§ ASSIGNED TASK A
Copy the records word for word, from their first line through the line containing "gotinha turmalina prata 925", inclusive. Leave the pictures out of your copy.

System Design - Ad Click Aggregator Flashcards

Question 1

Q

What is the API or System Interface?

Answer

A

Input: click data from users. Browser makes API call to server to record click. Server will validate the click (impression ID is valid, signed)

Outputs:
Ad Click data for Advertisers.
A database table (SQL) where they can click for campaign data at these levels of granularity:
minute, hour, day, week, month

Question 2

Q

What is the Data Flow?

Answer

A

User clicks on an ad on a website.
The click is tracked and stored in the system.
The user is redirected to the advertiser’s website.
Advertisers query the system for aggregated click metrics.

Question 3

Q

Delete me

Question 4

Q

What are the core requirements?

Answer

A

Users can click on an ad and be redirected to the advertiser’s website
Advertisers can query ad click metrics over time with a minimum granularity of 1 minute

Question 5

Q

Out of scope requirements?

§ SOURCE DATA
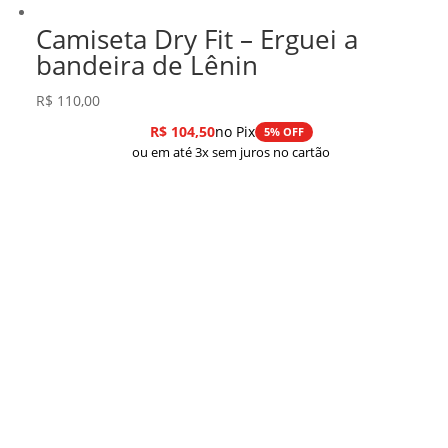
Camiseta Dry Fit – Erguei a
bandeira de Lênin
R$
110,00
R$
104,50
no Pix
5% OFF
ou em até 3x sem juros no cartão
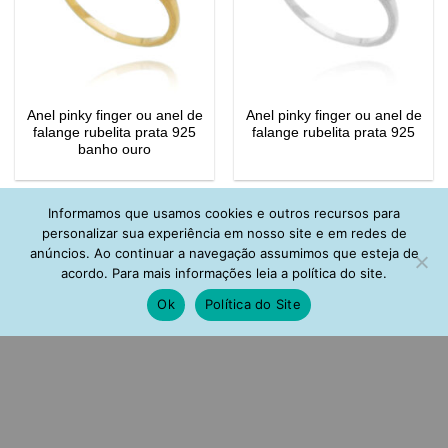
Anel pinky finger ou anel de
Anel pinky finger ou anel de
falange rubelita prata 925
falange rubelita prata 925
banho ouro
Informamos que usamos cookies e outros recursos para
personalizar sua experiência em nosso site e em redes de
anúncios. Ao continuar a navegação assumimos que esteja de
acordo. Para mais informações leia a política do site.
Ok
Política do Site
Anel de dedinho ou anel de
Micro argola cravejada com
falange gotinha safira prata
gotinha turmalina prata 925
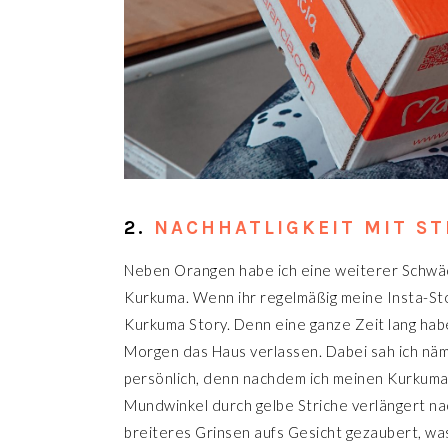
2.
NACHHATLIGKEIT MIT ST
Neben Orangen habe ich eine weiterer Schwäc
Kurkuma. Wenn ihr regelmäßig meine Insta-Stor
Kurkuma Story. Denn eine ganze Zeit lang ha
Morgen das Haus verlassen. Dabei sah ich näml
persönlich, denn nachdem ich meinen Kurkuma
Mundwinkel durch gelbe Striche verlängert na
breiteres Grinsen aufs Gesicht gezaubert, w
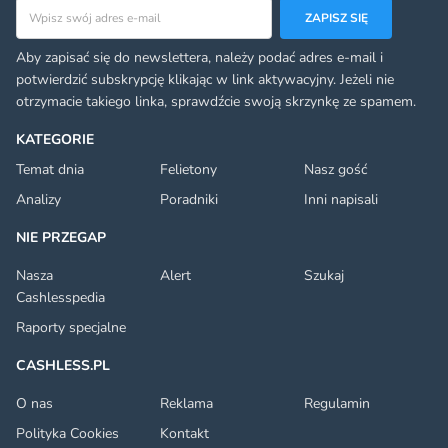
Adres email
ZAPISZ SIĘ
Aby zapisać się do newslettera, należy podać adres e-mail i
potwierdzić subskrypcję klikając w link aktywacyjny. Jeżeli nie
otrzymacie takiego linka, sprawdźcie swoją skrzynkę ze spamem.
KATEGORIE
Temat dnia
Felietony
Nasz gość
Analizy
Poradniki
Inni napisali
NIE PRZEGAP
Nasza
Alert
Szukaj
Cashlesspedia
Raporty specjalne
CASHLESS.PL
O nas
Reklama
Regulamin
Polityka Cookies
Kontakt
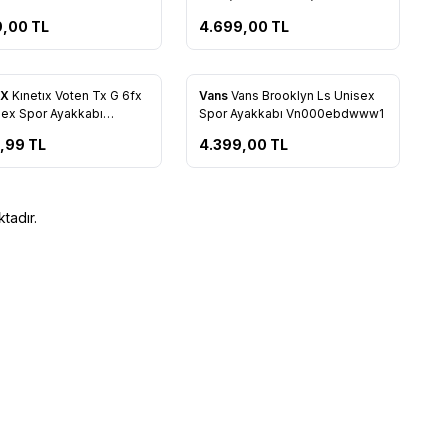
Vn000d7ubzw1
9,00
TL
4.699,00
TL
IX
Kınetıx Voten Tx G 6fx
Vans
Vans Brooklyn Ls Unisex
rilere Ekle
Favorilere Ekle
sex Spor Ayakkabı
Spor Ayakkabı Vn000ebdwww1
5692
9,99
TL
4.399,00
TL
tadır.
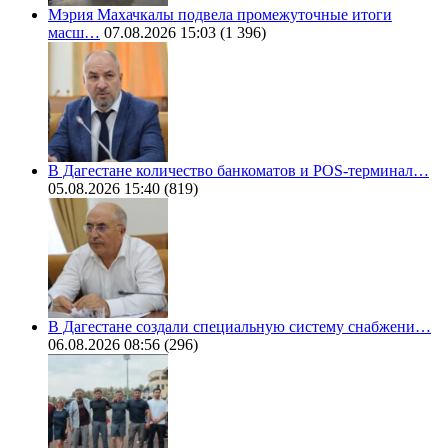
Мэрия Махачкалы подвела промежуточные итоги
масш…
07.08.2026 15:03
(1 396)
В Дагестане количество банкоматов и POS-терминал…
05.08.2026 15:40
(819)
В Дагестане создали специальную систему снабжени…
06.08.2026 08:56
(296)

§ ASSIGNED TASK B
In the ad click aggregator flashcards, what is the minimum granularity at which advertisers can query ad click metrics?

§ RESULT A
Camiseta Dry Fit – Erguei a
bandeira de Lênin
R$
110,00
R$
104,50
no Pix
5% OFF
ou em até 3x sem juros no cartão
Anel pinky finger ou anel de
Anel pinky finger ou anel de
falange rubelita prata 925
falange rubelita prata 925
banho ouro
Informamos que usamos cookies e outros recursos para
personalizar sua experiência em nosso site e em redes de
anúncios. Ao continuar a navegação assumimos que esteja de
acordo. Para mais informações leia a política do site.
Ok
Política do Site
Anel de dedinho ou anel de
Micro argola cravejada com
falange gotinha safira prata
gotinha turmalina prata 925

§ RESULT B
1 minute